Well, It’s a '49, '50, '51, '52, '53, '54, '55, '56, ‘57, ‘58’ 59’ automobile
Want. Sight unseen, want.
Didn’t bother to finish the article.
I don’t believe she’s flogging them on eBay. Sorry.
I wanna know how Neil smuggled the purse out of the Command Module, beside AFAIK, the payloads on the mission are strictly planned.
I wonder if he had to carry it with him onto the carrier and into the isolation module, or maybe he hid it in his suit.
“Hey, Neil, is that your purse or are you glad to see me?”
I suppose he could have gone back to get the loot from the crew after he was released from quarantine.
I am amused on how it’s so MILSPECy with all the weathertight connectors for mundane purposes like powering a flashlight.
What I really think is cool is the camera. but even the most mundane item is interesting. They would be things that Warehouse 13 or The Library would give special power to in an episode, when they are really SCIENCE and engineering and craftsmanship.
Well the story over at Space Collector talks about how the got the stuff and the issue of if they owned it. In my article at Spocko’s Brain I talk about the checklist from Apollo 13 that Lovell wanted to sell for 388,000 and the people at NASA wanted to see proof that it was given to him to keep.

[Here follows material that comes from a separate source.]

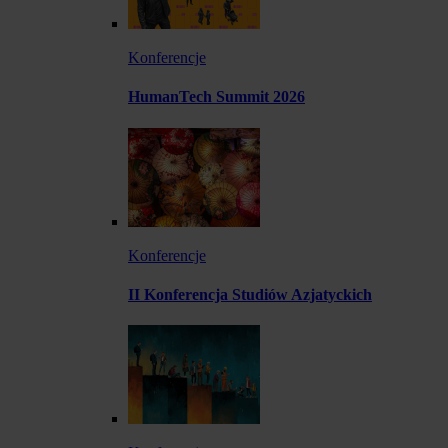
Konferencje
HumanTech Summit 2026
Konferencje
II Konferencja Studiów Azjatyckich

That is what the bill and law was about. That it happened after Armstrong’s death and that this came out after that are significant. That she gave it to a museum is also important. Armstrong doing the right thing right up to his death and beyond.
However if his wife and family need money to keep in good heath I’m sure that they will find some takers for other stuff they find.
The prop guys from the Apollo Moon Landing set must have been livid.
Then there’s that awkward silence every time Michael Collins did something he wasn’t officially trained for in case the module couldn’t make it off the surface.
“Hey – that’s my job. How did you know how to do that?”
“Oh…I guess I just saw you doin’ it earlier.”
“Were they teaching you our jobs?”
When you have the resources, it is generally a good idea to use the better specs. You can encounter the unexpected - condensation comes to mind to warrant the water-tightness, for example. It’s a good idea when your nearest service workshop is mere dozens of miles away, double so if it is hundreds of thousands.
Yeah, I work with stuff that’s manufactured to MILSPECs and it can handle a ton of abuse, like being dropped thousands of times, or going to very cold temps - it depends on the actual spec it’s manufactured to how durable it is. The testing process is extraordinary - the equipment we have at work is pretty fun to see, with ovens for heating things up, freezers for taking them to very cold temps, and special tumbling machines to make sure it’ll handle being knocked around. So, if I was going to be thousands of miles away from the nearest shop, I’d want this very durable equipment.
Of course the most fun is in the details; the differences between milspec and consumer-grade designs, the opportunities for low-cost high-impact design tweaks to get not-entirely-milspec-but-close-enough, approaches that can be used during repairs so the repaired part will be the last thing that will fail the next time…
On my “must see” list for when I get home this August!